Supreme Court to hear 'remarkable' Oklahoma death penalty appeal from Richard Glossip
Condemned man and the state seek to overturn his "deeply flawed" conviction.
After 27 years on death row, Richard Glossip has been scheduled for execution nine times and served his "last meal" three times. He's still alive thanks to a barrage of appeals and an insistence that he is innocent.
Now, in a dramatic case before the U.S. Supreme Court, Glossip will be joined by the state of Oklahoma -- which had sought his death for decades -- in seeking to overturn his 1998 conviction in a murder-for-hire scheme because of serious mistakes by prosecutors.
The outcome of the case will determine whether he lives and gets a new trial, or dies at the hands of the state, which doesn't want to end his life.
"It's a remarkable case in which both the defense and the prosecution believe this man should not be executed, and yet they have to come to the Supreme Court to seek that relief," said ACLU Legal Director David Cole.

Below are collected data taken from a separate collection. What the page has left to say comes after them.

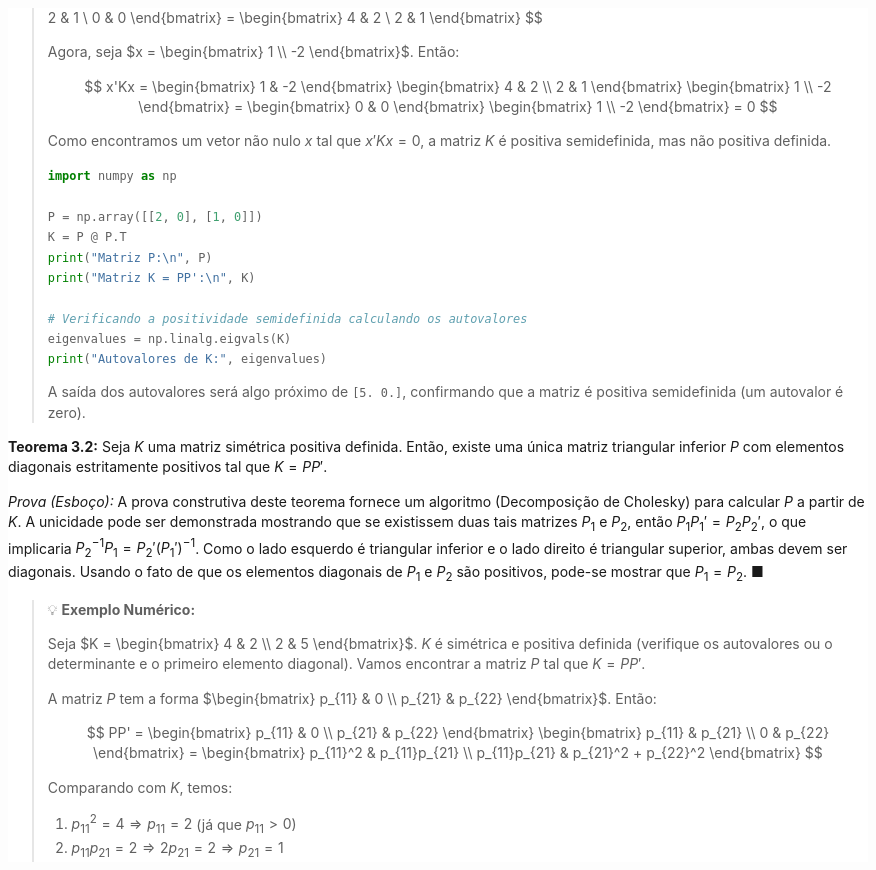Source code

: > 2 & 1 \\
> 0 & 0
> \end{bmatrix} = \begin{bmatrix}
> 4 & 2 \\
> 2 & 1
> \end{bmatrix}
> $$
>
> Agora, seja $x = \begin{bmatrix} 1 \\ -2 \end{bmatrix}$. Então:
>
> $$
> x'Kx = \begin{bmatrix} 1 & -2 \end{bmatrix} \begin{bmatrix}
> 4 & 2 \\
> 2 & 1
> \end{bmatrix} \begin{bmatrix} 1 \\ -2 \end{bmatrix} = \begin{bmatrix} 0 & 0 \end{bmatrix} \begin{bmatrix} 1 \\ -2 \end{bmatrix} = 0
> $$
>
> Como encontramos um vetor não nulo $x$ tal que $x'Kx = 0$, a matriz $K$ é positiva semidefinida, mas não positiva definida.
>
> ```python
> import numpy as np
>
> P = np.array([[2, 0], [1, 0]])
> K = P @ P.T
> print("Matriz P:\n", P)
> print("Matriz K = PP':\n", K)
>
> # Verificando a positividade semidefinida calculando os autovalores
> eigenvalues = np.linalg.eigvals(K)
> print("Autovalores de K:", eigenvalues)
> ```
>
> A saída dos autovalores será algo próximo de `[5. 0.]`, confirmando que a matriz é positiva semidefinida (um autovalor é zero).

**Teorema 3.2:** Seja $K$ uma matriz simétrica positiva definida. Então, existe uma única matriz triangular inferior $P$ com elementos diagonais estritamente positivos tal que $K = PP'$.

*Prova (Esboço):* A prova construtiva deste teorema fornece um algoritmo (Decomposição de Cholesky) para calcular $P$ a partir de $K$. A unicidade pode ser demonstrada mostrando que se existissem duas tais matrizes $P_1$ e $P_2$, então $P_1P_1' = P_2P_2'$, o que implicaria $P_2^{-1}P_1 = P_2'(P_1')^{-1}$. Como o lado esquerdo é triangular inferior e o lado direito é triangular superior, ambas devem ser diagonais. Usando o fato de que os elementos diagonais de $P_1$ e $P_2$ são positivos, pode-se mostrar que $P_1 = P_2$. ■

> 💡 **Exemplo Numérico:**
>
> Seja $K = \begin{bmatrix} 4 & 2 \\ 2 & 5 \end{bmatrix}$. $K$ é simétrica e positiva definida (verifique os autovalores ou o determinante e o primeiro elemento diagonal). Vamos encontrar a matriz $P$ tal que $K = PP'$.
>
> A matriz $P$ tem a forma $\begin{bmatrix} p_{11} & 0 \\ p_{21} & p_{22} \end{bmatrix}$. Então:
>
> $$
> PP' = \begin{bmatrix} p_{11} & 0 \\ p_{21} & p_{22} \end{bmatrix} \begin{bmatrix} p_{11} & p_{21} \\ 0 & p_{22} \end{bmatrix} = \begin{bmatrix} p_{11}^2 & p_{11}p_{21} \\ p_{11}p_{21} & p_{21}^2 + p_{22}^2 \end{bmatrix}
> $$
>
> Comparando com $K$, temos:
>
> 1. $p_{11}^2 = 4 \Rightarrow p_{11} = 2$ (já que $p_{11} > 0$)
> 2. $p_{11}p_{21} = 2 \Rightarrow 2p_{21} = 2 \Rightarrow p_{21} = 1$

[^670]: Capítulo 21, Seção "Multivariate GARCH Models".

Oklahoma's highest court ruled last year that all of Glossip's avenues of appeal had been exhausted and the sentence could not be reconsidered, even if some state officials found the trial "deeply flawed."
"The Legislature has set forth parameters for this Court in setting execution dates and in issuing stays of execution," the Oklahoma Court of Criminal Appeals wrote in its decision. "The joint request for a stay does not meet the standards of the statute. This Court has found no credible claims to prevent the carrying out of Glossip's sentence on the scheduled date."
During oral arguments Wednesday, the justices must first consider whether they have grounds to intervene in the case. State high court decisions are only rarely reviewed, much less overturned, by the U.S. Supreme Court.
Then, they could consider whether Glossip's constitutional right to a fair trial was violated when prosecutors failed to disclose key evidence and suppressed false testimony during trial.
Glossip was linked to the 1997 killing of his former boss, motel owner Barry Van Treese, only by testimony from the confessed killer, Justin Sneed, who later recanted the claim that he was paid by Glossip to perform the killing. There was no physical evidence.
Sneed -- who received a life sentence in exchange for testifying against Glossip -- had been diagnosed with bipolar disorder and been taking psychiatric medication but denied it during trial -- facts uncorrected by prosecutors who knew the truth.
State courts, in narrowly divided rulings over the years, denied all of Glossip's appeals and rejected the state officials' requests to vacate the conviction and initiate a new trial.
"You might think this is extraordinary -- someone having exculpatory evidence in the file that the state didn't disclose and sometimes even allowing people to testify falsely," said University of Chicago Law professor David Strauss. "It's actually not that extraordinary. It actually happens pretty often, and the court should pay attention to that, and, if possible, do something about it."
Because Oklahoma's Republican Attorney General Gentner Drummond declined to defend Glossip's conviction on behalf of the state, the U.S. Supreme Court had to appoint a volunteer attorney to argue the case in his place, Christopher G. Michel.
"Nothing in the Constitution compels a state court to provide a particular measure of deference to a state official's confession of error," Michel wrote in his brief.
The case will test the nation's highest court on the competing values of judicial finality after decades of failed appeals; the primacy of state courts on matters of state law; and the meaning of justice in a case with so many apparent flaws.
The justices rarely grant relief in death row cases. In a 2015 decision, the court rejected another Glossip appeal challenging his method of execution.
"It would be remarkable to me for the Supreme Court to say where the state and the individual don't want execution it should go forward nonetheless," said Cole.
The Van Treese family is closely watching the case, hopeful Glossip's conviction and sentence will be upheld.
"In this case, the Van Treese family has waited patiently for justice for 10,047 days," wrote their lawyer Paul Cassell in a brief before the court. "And yet, they are now witnessing the spectacle of their case being stalled by the Attorney General for their home state confessing an error where none exists."
The Court is expected to render a decision in early 2025.